List Decoding Product and Interleaved Codes

COMPUTER SCIENCE/DISCRETE MATH II
Topic:List Decoding Product and Interleaved Codes
Speaker:Venkatesan Guruswami
Affiliation:University of Washington/Carnegie Mellon University
Date:Tuesday, May 5
Time/Room:10:30am - 12:30pm/S-101

The list decoding problem consists of finding the list of all codewords that differ from an input string (the received word) in at most a certain fraction of positions (equal to the target error-correction radius). Informally, the list decoding radius of a code (family) is the largest error-correction radius for which the number of close-by codewords is polynomially bounded. Determining the list decoding radius of codes (and giving an efficient algorithm to decode up to this radius) is a challenging problem and remains open even for well studied codes such as Reed-Solomon codes. In this work, we give general list decoding algorithms for a broad class of codes.

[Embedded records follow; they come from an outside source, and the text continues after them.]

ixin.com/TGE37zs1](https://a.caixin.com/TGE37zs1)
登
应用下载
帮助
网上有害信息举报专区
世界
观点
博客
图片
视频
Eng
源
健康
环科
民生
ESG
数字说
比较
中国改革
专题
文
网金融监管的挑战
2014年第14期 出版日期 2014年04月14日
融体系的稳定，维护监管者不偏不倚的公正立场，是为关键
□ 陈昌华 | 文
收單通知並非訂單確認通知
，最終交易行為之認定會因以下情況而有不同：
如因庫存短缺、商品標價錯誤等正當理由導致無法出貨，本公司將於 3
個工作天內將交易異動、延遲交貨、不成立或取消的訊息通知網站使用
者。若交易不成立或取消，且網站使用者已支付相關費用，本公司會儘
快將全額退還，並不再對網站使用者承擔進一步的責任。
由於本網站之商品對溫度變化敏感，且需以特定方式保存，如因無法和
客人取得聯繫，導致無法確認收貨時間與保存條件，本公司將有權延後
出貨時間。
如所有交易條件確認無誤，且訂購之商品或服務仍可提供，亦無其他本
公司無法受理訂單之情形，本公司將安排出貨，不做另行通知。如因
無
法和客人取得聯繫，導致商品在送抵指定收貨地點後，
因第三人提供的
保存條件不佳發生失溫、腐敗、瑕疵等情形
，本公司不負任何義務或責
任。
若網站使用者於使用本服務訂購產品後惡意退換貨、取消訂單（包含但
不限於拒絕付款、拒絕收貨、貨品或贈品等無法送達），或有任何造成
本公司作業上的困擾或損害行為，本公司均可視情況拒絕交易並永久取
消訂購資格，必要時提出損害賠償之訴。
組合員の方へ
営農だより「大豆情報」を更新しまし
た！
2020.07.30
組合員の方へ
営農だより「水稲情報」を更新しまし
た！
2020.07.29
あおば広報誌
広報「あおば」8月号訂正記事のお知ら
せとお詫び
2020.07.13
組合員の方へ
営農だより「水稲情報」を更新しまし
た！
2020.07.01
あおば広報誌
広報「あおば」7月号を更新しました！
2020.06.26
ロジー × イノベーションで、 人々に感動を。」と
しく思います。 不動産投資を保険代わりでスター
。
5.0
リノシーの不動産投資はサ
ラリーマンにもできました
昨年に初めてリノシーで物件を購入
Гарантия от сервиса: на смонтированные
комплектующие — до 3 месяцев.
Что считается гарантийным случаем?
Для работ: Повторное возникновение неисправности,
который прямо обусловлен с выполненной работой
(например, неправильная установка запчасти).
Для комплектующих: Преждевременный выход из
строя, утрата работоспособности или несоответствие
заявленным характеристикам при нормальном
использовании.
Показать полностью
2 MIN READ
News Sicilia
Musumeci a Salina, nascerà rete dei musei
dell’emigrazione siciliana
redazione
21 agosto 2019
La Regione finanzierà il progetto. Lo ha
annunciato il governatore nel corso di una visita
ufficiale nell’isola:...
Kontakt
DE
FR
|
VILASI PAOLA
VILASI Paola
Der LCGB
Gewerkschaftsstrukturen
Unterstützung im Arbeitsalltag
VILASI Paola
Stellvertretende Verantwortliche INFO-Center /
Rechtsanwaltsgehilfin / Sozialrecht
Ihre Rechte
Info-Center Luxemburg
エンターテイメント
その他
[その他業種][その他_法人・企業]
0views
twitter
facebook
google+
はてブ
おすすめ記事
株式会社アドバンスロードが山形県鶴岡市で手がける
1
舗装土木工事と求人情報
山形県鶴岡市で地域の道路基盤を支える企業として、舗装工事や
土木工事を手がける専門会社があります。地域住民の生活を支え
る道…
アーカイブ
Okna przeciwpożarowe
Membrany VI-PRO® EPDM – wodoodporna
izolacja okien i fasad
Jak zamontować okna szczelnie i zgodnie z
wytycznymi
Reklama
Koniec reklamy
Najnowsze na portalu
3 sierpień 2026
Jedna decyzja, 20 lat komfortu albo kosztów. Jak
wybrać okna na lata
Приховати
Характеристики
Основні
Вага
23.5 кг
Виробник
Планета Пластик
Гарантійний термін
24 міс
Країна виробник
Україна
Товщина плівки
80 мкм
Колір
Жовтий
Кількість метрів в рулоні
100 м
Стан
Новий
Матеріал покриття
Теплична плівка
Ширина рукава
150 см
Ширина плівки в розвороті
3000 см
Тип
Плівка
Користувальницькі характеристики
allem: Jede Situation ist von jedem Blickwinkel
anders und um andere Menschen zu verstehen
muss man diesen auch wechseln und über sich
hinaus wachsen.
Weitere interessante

We design the first efficient algorithms and prove new combinatorial bounds for list decoding tensor products of codes and interleaved codes, and pin down the behavior of the list decoding radius under these basic operations. Our results yield rather general families of codes list decodable beyond the so-called Johnson radius. - We show that for every code, the ratio of its list decoding radius to its minimum distance stays unchanged under the tensor product operation. This gives new results on list decoding codes based on multivariate polynomials where the degree in each variable is bounded. - We show that for every code, its list decoding radius remains unchanged under arbitrary order interleaving. This generalizes a similar recent result for interleaved Hadamard codes (equivalently, decoding linear transformations). - Using the notion of generalized Hamming weights, we give better list size bounds for both tensoring and interleaving of binary linear codes. For decoding linear transformations, our list size bounds are tight over small fields. Joint work with Parikshit Gopalan and Prasad Raghavendra.